Shares fell 1.6% to $84.52 midday on the news, even as oil continued a week-long rally amid hopes that Russia and the Organization of the Petroleum Exporting Countries would agree on a deal to curb production, which would potentially lift prices.
"Nobody breaks even at $30 oil," said Fadel Gheit, an energy analyst at Oppenheimer & Co. "With Chevron and everybody else, there will have to be more cuts that go even deeper. It's not welcome news for investors."
The three other biggest Western oil companies-- Exxon Mobil Corp., Royal Dutch Shell PLC and BP PLC--all release earnings in the next week. Combined with Chevron they are expected to report annual profits of about $22 billion, the lowest total in almost two decades, according to S&P Capital IQ.
Oil companies around the world have been battered by a price crash that has kept crude and natural gas stubbornly low. Producing countries such as Saudi Arabia and major international oil companies like Chevron have all continued to pump more fuel in the face of the crisis--a standoff that shows no signs of abating.
Pat Yarrington, Chevron's chief financial officer, said ratings firms appear to be leaning toward a downgrade of the oil industry, a step she said would have a broad effect across the sector.
If it does occur, such a downgrade would be a symbolic blow, especially to companies as large as Chevron and Exxon Mobil Corp., which holds one of the few AAA bond ratings in corporate America.
The second-largest U.S. energy company by revenue behind Exxon, Chevron boosted output to 2.67 million barrels a day in the fourth quarter, a 3.4% increase over the same period last year. The company also managed to replace more than 100% of its 2015 production, booking more oil and gas reserves thanks to projects in Australia and West Texas.
Chevron has vast international oil assets in the Middle East and other areas abroad; it can boost production in partnership with those countries as many seek to stave off revenue losses from falling oil prices by increasing output.
The company also has several multibillion-dollar developments, including its Gorgon natural-gas export development in Australia. That plant, which cost $54 billion to develop, will begin producing liquefied natural gas in just a few weeks, the company said.
"The future for Chevron remains really good, although it may not show in 2016 or 2017, or until prices rebound," said Brian Youngberg, an energy analyst at Edward Jones in St. Louis. "We're going to see a very strong recovery in cash flow for Chevron."
An oil price rebound can only come when the supply glut subsides, Chevron's Mr. Watson said.
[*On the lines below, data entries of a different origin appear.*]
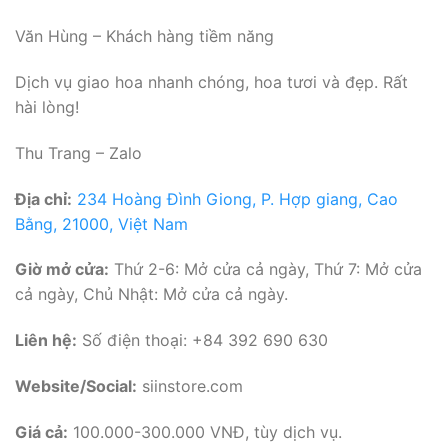
Văn Hùng – Khách hàng tiềm năng
Dịch vụ giao hoa nhanh chóng, hoa tươi và đẹp. Rất
hài lòng!
Thu Trang – Zalo
Địa chỉ:
234 Hoàng Đình Giong, P. Hợp giang, Cao
Bằng, 21000, Việt Nam
Giờ mở cửa:
Thứ 2-6: Mở cửa cả ngày, Thứ 7: Mở cửa
cả ngày, Chủ Nhật: Mở cửa cả ngày.
Liên hệ:
Số điện thoại: +84 392 690 630
Website/Social:
siinstore.com
Giá cả:
100.000-300.000 VNĐ, tùy dịch vụ.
"We believe demand will continue to grow. The larger wild card, or uncertainty, if you will, is supply," he said, adding that production should fall later this year, lifting oil prices. "Until that balance occurs, prices will continue to be constrained and the financial damage to the energy sector seen in 2015 will continue."
Chevron reported a loss of $588 million, or 31 cents a share, in the fourth quarter, down from a profit of $3.47 billion, or $1.85 a share, in the prior-year period. Revenue tumbled 37% to $29.25 billion. Analysts were expecting the company to turn a profit, and had projected 45 cents a share in earnings, according to Thomson Reuters.
In its refining division that turns crude oil into fuels such as gasoline and diesel, Chevron's profits were cut nearly in half, falling to $496 million.